WORK ITEM:
Would you write out, word for word, each line of the records below from the top through the one holding "middle pip: (802, 530)"?

RECORD SET:
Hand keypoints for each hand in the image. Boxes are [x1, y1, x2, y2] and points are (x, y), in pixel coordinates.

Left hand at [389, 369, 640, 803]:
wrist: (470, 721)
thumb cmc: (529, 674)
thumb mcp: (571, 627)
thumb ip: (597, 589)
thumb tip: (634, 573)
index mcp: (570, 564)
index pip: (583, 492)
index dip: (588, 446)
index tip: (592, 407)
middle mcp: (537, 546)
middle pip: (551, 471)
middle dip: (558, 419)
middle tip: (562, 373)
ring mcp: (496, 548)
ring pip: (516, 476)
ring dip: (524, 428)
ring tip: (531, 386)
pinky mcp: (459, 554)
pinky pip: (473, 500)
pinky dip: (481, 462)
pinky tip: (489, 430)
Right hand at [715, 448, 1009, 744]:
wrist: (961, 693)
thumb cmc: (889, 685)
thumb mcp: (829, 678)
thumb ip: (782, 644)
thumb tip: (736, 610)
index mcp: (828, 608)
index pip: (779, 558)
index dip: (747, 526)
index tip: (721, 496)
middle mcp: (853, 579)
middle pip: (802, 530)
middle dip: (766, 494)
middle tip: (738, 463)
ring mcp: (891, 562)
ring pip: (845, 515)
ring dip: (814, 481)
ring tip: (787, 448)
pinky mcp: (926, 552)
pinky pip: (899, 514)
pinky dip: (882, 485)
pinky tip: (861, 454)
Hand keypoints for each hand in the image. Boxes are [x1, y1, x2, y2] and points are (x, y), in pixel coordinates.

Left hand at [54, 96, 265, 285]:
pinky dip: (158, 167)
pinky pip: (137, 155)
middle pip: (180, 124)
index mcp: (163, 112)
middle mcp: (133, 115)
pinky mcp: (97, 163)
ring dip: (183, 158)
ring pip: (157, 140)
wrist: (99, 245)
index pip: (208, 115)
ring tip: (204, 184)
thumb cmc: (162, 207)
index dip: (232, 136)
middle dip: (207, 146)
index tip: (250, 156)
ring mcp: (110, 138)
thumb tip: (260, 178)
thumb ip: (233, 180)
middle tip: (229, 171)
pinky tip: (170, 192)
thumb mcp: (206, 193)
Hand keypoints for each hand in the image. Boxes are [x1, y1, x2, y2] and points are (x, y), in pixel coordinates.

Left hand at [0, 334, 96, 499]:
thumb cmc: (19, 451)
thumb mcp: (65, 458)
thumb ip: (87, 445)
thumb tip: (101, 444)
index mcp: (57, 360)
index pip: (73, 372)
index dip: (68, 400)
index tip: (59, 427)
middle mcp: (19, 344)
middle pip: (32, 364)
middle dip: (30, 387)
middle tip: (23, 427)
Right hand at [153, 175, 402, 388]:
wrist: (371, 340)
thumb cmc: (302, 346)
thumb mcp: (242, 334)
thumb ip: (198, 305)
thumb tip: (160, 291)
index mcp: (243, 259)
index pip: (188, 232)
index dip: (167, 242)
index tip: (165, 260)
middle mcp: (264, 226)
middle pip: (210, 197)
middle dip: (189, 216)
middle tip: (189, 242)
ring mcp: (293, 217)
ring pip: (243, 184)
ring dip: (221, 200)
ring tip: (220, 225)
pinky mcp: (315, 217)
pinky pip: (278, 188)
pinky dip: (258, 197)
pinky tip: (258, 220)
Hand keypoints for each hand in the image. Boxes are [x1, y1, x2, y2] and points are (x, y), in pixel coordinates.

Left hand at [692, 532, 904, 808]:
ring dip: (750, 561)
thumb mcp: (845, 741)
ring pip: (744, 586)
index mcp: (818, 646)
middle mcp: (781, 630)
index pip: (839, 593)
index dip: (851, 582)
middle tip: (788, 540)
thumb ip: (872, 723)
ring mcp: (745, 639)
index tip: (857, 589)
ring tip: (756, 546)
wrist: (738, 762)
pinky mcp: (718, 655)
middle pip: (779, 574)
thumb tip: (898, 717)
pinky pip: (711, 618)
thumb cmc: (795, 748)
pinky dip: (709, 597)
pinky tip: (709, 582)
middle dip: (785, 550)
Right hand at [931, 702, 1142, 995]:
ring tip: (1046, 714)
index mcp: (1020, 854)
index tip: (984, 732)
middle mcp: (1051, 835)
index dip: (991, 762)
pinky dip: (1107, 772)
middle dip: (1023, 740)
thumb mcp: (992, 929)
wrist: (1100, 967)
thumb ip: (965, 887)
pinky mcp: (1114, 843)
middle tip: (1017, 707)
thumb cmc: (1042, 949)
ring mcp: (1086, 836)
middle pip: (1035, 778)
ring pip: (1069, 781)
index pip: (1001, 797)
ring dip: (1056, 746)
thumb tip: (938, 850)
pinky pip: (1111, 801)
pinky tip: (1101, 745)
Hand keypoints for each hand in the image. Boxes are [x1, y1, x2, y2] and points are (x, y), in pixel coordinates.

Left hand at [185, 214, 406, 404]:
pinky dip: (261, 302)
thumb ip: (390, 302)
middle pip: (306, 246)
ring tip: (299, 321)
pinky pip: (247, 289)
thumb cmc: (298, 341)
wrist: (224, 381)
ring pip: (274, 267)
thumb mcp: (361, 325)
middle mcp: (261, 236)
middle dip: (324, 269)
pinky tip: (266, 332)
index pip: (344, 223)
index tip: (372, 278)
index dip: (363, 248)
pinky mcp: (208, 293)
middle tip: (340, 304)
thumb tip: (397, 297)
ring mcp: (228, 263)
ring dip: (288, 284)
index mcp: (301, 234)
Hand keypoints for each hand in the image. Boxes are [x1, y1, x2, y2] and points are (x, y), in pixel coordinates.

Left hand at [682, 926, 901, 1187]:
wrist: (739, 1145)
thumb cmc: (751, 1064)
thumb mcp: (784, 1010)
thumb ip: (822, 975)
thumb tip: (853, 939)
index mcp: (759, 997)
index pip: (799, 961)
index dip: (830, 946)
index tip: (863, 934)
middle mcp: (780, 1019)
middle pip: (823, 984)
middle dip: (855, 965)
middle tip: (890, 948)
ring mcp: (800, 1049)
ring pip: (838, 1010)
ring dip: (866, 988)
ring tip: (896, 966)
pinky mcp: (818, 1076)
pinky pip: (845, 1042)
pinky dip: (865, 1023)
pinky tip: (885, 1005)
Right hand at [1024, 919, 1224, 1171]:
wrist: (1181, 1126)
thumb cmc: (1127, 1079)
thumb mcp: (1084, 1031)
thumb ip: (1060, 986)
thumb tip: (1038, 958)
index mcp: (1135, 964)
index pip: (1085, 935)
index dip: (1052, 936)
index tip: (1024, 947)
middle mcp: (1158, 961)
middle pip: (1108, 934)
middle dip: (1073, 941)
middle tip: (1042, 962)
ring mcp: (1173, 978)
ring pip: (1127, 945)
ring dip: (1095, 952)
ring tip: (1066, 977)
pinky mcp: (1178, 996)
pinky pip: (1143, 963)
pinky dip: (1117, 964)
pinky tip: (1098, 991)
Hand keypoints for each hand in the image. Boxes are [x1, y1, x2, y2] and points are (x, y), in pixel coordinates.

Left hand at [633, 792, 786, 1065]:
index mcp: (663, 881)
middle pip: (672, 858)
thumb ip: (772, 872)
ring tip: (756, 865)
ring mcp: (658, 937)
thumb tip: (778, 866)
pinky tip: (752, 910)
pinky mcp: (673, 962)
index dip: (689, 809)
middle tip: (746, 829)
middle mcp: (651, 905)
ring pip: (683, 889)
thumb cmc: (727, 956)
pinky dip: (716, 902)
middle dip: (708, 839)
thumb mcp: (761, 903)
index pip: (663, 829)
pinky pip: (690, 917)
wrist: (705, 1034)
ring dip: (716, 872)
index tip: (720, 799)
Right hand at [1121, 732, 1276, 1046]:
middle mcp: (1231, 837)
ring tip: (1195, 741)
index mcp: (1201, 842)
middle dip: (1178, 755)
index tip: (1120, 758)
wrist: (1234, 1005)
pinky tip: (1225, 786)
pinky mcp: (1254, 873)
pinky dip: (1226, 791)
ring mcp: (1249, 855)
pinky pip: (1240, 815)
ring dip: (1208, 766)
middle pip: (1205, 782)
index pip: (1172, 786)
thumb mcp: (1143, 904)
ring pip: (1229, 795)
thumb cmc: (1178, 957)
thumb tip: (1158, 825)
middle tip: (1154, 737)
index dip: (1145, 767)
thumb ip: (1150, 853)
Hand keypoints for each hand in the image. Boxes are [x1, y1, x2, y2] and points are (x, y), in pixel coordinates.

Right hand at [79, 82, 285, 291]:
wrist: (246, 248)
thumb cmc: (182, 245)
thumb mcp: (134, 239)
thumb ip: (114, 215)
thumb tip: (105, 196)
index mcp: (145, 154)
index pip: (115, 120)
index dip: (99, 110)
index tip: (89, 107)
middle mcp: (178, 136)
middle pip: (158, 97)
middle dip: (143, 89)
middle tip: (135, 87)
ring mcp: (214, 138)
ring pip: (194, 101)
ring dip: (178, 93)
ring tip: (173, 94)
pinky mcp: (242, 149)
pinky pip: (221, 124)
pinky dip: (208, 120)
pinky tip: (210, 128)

RESPONSE AREA:
Hand keypoints for each hand in the image. Boxes are [x1, y1, x2, y2] and points are (x, y), in pixel coordinates.

Left hand at [389, 369, 640, 803]:
wrist: (470, 721)
thumb cmc: (529, 674)
thumb mcp: (571, 627)
thumb ip: (597, 589)
thumb tip: (634, 573)
index mcp: (570, 564)
index pip: (583, 492)
index dip: (588, 446)
index tip: (592, 407)
middle mcp: (537, 546)
middle pip: (551, 471)
middle dip: (558, 419)
middle tip: (562, 373)
ring mcp: (496, 548)
ring pip: (516, 476)
ring dip: (524, 428)
ring tip: (531, 386)
pinky mcp: (459, 554)
pinky pip: (473, 500)
pinky dip: (481, 462)
pinky tip: (489, 430)
Right hand at [715, 448, 1009, 744]:
wrist: (961, 693)
thumb cmc: (889, 685)
thumb mcp: (829, 678)
thumb ip: (782, 644)
thumb tip: (736, 610)
index mcp: (828, 608)
index pip: (779, 558)
index dip: (747, 526)
index tip: (721, 496)
middle mcp: (853, 579)
middle pip: (802, 530)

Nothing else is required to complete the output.